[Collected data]
———

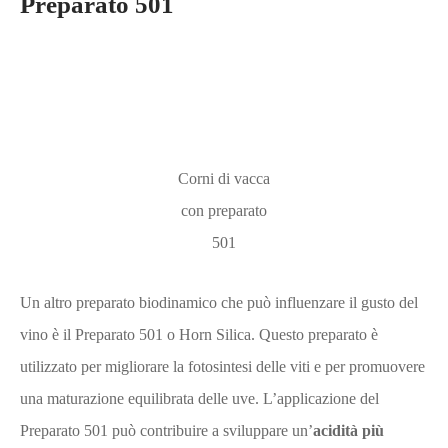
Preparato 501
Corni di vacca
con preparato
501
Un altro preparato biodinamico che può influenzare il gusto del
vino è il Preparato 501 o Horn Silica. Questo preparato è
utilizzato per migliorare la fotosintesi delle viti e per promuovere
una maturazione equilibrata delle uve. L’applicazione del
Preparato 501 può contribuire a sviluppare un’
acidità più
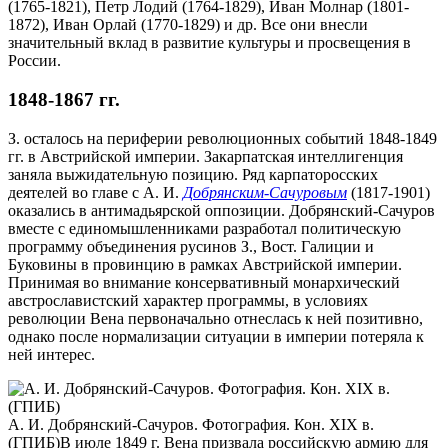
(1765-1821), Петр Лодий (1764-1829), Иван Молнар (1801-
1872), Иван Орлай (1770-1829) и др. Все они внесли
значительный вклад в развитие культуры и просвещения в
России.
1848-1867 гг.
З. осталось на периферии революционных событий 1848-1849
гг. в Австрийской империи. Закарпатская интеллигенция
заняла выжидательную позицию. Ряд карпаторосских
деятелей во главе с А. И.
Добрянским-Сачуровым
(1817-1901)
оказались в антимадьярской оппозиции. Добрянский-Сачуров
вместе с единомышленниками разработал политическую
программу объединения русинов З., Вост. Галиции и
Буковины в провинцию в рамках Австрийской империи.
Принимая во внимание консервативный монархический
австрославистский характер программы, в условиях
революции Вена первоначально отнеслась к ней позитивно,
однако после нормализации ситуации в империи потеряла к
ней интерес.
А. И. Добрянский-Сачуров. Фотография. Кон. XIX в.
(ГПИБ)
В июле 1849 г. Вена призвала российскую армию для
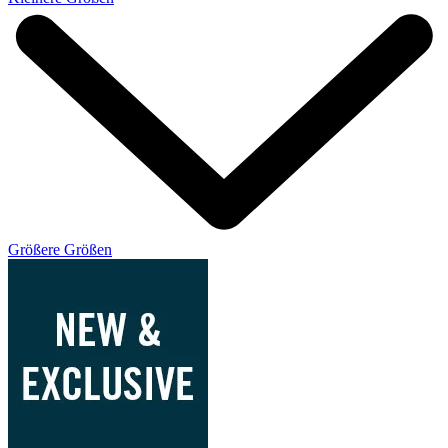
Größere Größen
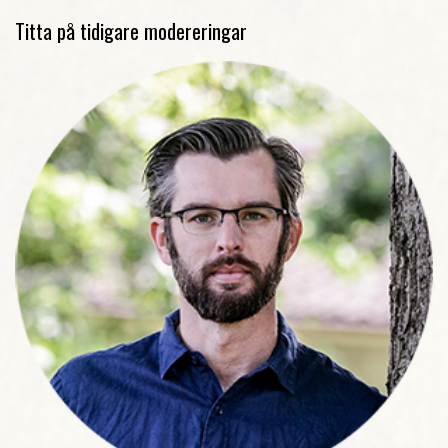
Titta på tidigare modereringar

———

> _TO-DO ITEM_: The line with "una maturazione equilibrata" marks the end: restate word for word every line from the top of the data through that one, omitting pictures.

> _WRITTEN RESPONSE_:
Preparato 501
Corni di vacca
con preparato
501
Un altro preparato biodinamico che può influenzare il gusto del
vino è il Preparato 501 o Horn Silica. Questo preparato è
utilizzato per migliorare la fotosintesi delle viti e per promuovere
una maturazione equilibrata delle uve. L’applicazione del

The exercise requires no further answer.